The Loaded Decision of Buying a Gun

Once again, I was thinking about buying a gun to cope with the possibility of having to protect my family from the armed white supremacist militias of which my state has plenty.

But the morning I was headed to the gun show, it occurred to me that I’m a depressive sort with a fair amount of obsessive thinking and that if I had a gun in my house there’s a possibility I would start to think about blowing my own brains out.

Before I even had the gun I found myself thinking obsessively about where the gun would theoretically be stored in my house, and I was already imagining how easy it would be, how little time it would take, to load it up and end this whole thing. It’s not that I would want to forever, it’s that with a gun you only need to want to long enough to do it, and by then, of course it would be too late. If future generations find themselves wondering what it meant to live in America in 2021, I think it’s somewhere in there.

What is the perfect weapon for a break in shared reality?

I told several close friends about my rekindled interest in owning a firearm, all women and all of a generalized lefty-peacenik variety, expecting them to be horrified. But all of them responded the same way. “Yeah. Makes sense.” My ex-wife and the mother of my children was one of the first people I told, since we share a family and have known each other for the better part of three decades. “Yeah, I’ve thought about it, too…” she said after a pause, “but the thing about guns is, it’s impossible to have one without fantasizing about using it.”
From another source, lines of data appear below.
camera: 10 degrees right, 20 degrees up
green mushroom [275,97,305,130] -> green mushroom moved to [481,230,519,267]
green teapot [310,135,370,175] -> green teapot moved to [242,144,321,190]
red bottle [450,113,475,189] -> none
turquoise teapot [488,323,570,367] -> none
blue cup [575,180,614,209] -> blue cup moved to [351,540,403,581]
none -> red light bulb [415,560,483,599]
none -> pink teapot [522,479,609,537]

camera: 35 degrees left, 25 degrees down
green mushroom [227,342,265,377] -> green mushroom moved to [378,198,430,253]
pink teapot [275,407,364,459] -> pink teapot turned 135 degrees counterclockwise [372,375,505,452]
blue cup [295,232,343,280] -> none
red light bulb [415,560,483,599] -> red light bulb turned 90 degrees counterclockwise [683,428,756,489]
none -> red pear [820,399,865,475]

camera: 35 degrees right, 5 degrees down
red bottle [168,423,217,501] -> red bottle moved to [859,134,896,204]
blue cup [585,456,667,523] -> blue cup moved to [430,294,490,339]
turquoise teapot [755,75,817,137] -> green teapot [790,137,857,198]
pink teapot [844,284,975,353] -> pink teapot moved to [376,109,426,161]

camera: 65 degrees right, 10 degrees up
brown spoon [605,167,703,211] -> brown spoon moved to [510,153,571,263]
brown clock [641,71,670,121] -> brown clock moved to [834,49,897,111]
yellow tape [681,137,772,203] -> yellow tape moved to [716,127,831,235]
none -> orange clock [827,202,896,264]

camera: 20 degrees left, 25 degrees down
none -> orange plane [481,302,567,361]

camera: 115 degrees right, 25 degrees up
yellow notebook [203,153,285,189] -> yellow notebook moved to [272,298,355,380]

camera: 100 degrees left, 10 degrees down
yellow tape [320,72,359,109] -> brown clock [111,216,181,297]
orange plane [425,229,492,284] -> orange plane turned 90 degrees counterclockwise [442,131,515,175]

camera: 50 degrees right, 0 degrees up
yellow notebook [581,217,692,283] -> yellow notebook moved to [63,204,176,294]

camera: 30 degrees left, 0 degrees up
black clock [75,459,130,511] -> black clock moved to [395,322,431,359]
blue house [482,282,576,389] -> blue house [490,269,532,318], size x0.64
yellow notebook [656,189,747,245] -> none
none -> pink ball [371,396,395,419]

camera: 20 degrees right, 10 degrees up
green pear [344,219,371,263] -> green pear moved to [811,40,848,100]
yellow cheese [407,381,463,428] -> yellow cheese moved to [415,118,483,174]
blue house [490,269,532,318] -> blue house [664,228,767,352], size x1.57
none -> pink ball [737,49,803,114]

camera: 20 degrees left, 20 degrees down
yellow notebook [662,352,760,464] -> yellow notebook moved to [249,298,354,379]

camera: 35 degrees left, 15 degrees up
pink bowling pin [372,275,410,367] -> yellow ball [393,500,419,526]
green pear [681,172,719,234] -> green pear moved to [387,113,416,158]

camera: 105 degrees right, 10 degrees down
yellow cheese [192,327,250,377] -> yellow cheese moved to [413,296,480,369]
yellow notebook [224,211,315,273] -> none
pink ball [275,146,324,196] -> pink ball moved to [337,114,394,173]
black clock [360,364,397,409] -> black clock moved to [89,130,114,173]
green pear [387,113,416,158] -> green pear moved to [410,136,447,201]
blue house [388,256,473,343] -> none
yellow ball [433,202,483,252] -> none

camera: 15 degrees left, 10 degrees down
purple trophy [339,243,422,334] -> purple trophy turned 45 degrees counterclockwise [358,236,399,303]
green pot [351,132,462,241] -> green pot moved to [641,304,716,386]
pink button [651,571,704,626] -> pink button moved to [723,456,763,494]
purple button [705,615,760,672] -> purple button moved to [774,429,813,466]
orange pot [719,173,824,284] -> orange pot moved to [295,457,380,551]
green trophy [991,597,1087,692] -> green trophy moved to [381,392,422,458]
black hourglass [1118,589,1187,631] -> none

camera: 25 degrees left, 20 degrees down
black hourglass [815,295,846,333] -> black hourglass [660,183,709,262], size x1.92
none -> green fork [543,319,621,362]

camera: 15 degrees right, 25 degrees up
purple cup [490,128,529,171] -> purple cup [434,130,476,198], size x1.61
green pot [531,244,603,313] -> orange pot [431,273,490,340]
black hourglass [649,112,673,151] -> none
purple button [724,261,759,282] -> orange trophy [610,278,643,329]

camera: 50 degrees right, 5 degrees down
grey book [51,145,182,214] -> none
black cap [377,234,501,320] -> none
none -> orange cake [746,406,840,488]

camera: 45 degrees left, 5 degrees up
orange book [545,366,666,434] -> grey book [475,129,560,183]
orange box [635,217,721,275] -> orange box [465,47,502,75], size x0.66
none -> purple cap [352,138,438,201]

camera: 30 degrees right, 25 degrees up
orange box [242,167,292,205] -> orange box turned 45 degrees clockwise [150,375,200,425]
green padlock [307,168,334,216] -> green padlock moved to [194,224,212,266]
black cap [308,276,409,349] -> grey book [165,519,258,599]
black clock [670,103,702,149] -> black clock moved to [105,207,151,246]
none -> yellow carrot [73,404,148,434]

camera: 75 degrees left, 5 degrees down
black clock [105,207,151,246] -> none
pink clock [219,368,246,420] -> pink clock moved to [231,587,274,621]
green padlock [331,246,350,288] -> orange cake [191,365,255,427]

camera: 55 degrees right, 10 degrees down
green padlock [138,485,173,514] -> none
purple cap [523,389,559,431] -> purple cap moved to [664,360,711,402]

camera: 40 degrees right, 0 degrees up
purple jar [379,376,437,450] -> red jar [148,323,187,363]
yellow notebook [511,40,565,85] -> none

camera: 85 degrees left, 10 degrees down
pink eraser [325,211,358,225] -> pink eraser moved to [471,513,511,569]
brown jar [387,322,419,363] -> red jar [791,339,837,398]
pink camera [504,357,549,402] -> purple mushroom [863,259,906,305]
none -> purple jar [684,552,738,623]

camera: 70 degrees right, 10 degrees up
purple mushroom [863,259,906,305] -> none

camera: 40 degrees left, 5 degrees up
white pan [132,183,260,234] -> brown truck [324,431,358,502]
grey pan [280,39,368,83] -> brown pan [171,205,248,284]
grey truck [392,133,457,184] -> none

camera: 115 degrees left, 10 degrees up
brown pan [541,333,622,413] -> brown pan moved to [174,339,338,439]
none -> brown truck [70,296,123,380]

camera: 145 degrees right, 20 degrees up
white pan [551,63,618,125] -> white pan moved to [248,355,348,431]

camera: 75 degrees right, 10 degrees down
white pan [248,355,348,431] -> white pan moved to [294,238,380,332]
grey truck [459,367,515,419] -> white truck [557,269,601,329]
This is the catch-22. You have one because other people have one. Other people have one because you have one. And everyone is fantasizing about using it. We sink the ship together and kill each other on our way down. In this way we create our own reality and it’s a terrible one. I read somewhere that most empires last around 250 years. This one, then, would be right on schedule. And to be sure, this moment does have a certain “Well, guess this is it” to it doesn’t it? At any rate, I recently bought a pack of cigarettes, my first in a while, which is effectively a slow gun that you can enjoy along with a cup of tea in the afternoon sunlight.

From the time I was little I was confronted with dystopic visions and worst-case scenarios. Nuclear holocaust, climate disaster, civil war, fascist ethno-state, militarized police, robot apocalypse, zombie apocalypse, the illuminati. The fact that some of these things are real and some of them are not quite real, but that all of them belong in the same list, is the point. I have spent a lifetime tying to sort out the difference between what we are just fantasizing about, what is reality, and what we are fantasizing into reality. The lack of distinction between these is quite possibly the defining cognitive challenge of the mass media age. Does media predict things or does media create them?

Given this, it makes sense that some of our most insane public images of late are fueled by a break in shared reality driven in large part by media consumption. Kevin Roose’s recent long-form story on a QAnon meme queen in Manhattan was notable for many reasons, but what struck me was that it showed how easy and accessible is the off-ramp into an alternative reality, an idea further buttressed by the threads of (white) people the article encouraged to out their own friends and family members. We are of course experiencing a mass hysteria, or, if you like, a mass hypnosis, but it is not mystical in the least. We live in a racist country.

White people are confronted with the possibility that they may not receive all the benefits of supremacy they have always been promised. The idea is new and terrifying and reality-breaking. An explanation appears. You follow it because it’s much easier than the more obvious explanation that you actually aren’t supreme or special or entitled to wealth and power. You follow it because once you are in there, you receive love and belonging and recognition as a member of a special group, a group that knows the truth. You follow it because once you realize it’s insane, it is too late to recover your sunken emotional, spiritual, and temporal costs. You follow it because it gives you power.

It could be that everyone needs a power greater than themselves alone. Life is just too hard without it. Sometimes it is community, sometimes it is a gun, sometimes it is religion, sometimes it is fame, sometimes it is love, sometimes it is a secret cabal that reveals the truth about lizard people and pizza and children but that gives you a lot of purpose. Perhaps the task isn’t as much about avoiding falling into worship as it is about finding a worship that causes the least harm for our shared reality — what remains of it.

I don’t know the answer to this, of course. I don’t know if I will need a gun or not. The question remains unanswered, and I’m not asking for your opinion. I just know that I try to begin each day, each action, each word I write, by thinking of who I love, who is harmed — genuinely, materially harmed — by the circumstances of our society, and what I might be able to do to uplift, support, protect, love, and light the way to freedom for those people. Even when I am one of them. Especially because I am one of them. Beyond that, there is nothing that I can say with certainty is real.